*Data records*.
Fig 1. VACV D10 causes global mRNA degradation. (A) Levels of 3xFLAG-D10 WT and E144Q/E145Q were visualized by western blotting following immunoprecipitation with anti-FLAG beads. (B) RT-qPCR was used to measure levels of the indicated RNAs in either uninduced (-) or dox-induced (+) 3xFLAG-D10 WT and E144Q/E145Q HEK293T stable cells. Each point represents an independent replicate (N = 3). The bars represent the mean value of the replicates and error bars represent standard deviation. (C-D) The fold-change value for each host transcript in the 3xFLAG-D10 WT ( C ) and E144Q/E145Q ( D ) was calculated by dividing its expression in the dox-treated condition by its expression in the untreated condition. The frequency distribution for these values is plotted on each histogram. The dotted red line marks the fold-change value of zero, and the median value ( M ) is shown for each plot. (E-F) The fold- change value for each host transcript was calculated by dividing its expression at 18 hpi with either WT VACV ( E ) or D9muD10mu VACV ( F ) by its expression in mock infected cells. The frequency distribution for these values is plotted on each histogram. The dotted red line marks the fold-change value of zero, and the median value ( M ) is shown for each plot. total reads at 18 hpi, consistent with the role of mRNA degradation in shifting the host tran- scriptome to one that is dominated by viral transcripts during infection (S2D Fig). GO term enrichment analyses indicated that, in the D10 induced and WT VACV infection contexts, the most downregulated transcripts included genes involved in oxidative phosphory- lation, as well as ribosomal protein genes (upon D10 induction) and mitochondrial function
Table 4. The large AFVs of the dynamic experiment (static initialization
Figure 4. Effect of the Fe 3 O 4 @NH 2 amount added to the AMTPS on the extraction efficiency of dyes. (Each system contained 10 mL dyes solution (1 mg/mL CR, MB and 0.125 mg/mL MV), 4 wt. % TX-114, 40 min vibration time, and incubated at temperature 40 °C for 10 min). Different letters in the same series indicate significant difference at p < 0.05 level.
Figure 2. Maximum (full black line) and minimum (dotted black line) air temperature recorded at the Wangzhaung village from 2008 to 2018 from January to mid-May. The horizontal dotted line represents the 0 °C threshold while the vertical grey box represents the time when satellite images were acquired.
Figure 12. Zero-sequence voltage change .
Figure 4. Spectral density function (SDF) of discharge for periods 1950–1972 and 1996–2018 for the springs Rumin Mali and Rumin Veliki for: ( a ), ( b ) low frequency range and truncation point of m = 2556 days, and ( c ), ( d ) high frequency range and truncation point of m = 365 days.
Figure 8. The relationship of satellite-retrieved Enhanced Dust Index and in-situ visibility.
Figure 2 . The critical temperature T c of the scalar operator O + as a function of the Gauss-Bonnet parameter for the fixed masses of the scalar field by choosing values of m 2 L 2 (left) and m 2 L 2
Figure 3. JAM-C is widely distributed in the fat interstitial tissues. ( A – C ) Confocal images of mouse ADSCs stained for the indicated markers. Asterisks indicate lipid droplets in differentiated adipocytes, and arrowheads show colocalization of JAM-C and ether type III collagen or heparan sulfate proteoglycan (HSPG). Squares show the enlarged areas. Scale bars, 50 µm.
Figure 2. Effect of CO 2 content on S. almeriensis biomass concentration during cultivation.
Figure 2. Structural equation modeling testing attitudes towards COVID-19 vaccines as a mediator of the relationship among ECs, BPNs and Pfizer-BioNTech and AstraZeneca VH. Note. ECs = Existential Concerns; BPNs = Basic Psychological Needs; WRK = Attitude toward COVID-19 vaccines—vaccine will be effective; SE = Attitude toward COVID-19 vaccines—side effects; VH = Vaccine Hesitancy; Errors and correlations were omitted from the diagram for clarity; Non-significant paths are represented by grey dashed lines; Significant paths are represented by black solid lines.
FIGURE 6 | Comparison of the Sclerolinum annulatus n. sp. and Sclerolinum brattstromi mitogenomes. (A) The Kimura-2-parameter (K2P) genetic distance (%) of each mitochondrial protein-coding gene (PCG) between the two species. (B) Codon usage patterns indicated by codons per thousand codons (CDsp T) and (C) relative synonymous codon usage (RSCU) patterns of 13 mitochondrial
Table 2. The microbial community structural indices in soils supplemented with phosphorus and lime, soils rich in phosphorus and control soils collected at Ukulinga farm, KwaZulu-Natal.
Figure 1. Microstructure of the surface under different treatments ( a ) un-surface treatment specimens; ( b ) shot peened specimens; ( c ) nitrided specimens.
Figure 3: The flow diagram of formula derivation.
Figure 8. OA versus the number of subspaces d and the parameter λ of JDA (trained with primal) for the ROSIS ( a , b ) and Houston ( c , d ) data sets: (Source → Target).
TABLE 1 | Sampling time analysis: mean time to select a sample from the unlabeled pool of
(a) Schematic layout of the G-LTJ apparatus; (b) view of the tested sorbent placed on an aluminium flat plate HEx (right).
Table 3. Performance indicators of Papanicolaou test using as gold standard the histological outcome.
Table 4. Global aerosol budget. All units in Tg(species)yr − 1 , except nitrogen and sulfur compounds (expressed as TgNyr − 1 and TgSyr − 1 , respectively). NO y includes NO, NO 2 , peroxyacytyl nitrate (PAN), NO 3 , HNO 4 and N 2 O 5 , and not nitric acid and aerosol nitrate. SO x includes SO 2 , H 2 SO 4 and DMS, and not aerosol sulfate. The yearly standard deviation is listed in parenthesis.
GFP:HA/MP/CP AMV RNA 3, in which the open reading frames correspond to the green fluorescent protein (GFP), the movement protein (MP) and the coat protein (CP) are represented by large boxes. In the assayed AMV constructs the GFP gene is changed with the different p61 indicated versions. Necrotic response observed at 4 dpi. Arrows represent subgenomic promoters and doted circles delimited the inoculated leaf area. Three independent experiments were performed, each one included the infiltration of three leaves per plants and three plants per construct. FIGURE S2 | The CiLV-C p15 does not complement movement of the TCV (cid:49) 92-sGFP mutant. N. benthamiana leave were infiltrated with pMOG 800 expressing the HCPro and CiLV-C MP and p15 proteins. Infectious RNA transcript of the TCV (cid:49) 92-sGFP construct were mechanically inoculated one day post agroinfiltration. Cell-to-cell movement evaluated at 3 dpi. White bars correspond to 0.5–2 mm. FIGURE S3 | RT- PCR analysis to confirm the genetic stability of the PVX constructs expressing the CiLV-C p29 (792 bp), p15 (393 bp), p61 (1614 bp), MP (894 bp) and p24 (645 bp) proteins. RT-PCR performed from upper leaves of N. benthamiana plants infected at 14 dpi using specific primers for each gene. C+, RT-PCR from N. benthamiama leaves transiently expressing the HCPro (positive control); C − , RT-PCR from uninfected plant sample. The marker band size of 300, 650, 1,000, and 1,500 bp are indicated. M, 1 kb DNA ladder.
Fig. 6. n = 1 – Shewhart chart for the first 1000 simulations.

*Your objective*.
Only lines of the material that contain the word "significant" belong in the answer; copy each one.

*Solution*.
Figure 4. Effect of the Fe 3 O 4 @NH 2 amount added to the AMTPS on the extraction efficiency of dyes. (Each system contained 10 mL dyes solution (1 mg/mL CR, MB and 0.125 mg/mL MV), 4 wt. % TX-114, 40 min vibration time, and incubated at temperature 40 °C for 10 min). Different letters in the same series indicate significant difference at p < 0.05 level.
Figure 2. Structural equation modeling testing attitudes towards COVID-19 vaccines as a mediator of the relationship among ECs, BPNs and Pfizer-BioNTech and AstraZeneca VH. Note. ECs = Existential Concerns; BPNs = Basic Psychological Needs; WRK = Attitude toward COVID-19 vaccines—vaccine will be effective; SE = Attitude toward COVID-19 vaccines—side effects; VH = Vaccine Hesitancy; Errors and correlations were omitted from the diagram for clarity; Non-significant paths are represented by grey dashed lines; Significant paths are represented by black solid lines.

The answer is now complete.